### [Exercise instructions]
Leave out the pictures and repeat the entries below verbatim.

[Stored dataset items]
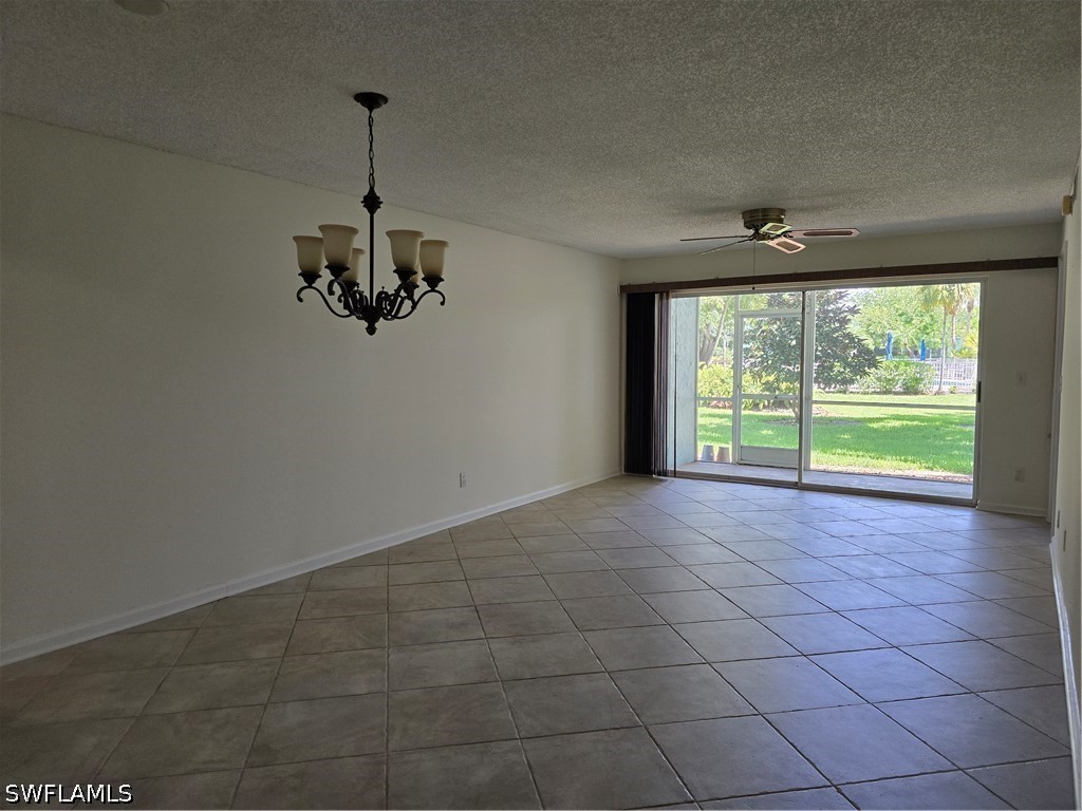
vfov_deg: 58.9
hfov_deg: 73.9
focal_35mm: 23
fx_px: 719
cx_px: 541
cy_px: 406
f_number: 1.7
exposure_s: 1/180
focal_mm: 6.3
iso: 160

### [Response to this exercise]
vfov_deg: 58.9
hfov_deg: 73.9
focal_35mm: 23
fx_px: 719
cx_px: 541
cy_px: 406
f_number: 1.7
exposure_s: 1/180
focal_mm: 6.3
iso: 160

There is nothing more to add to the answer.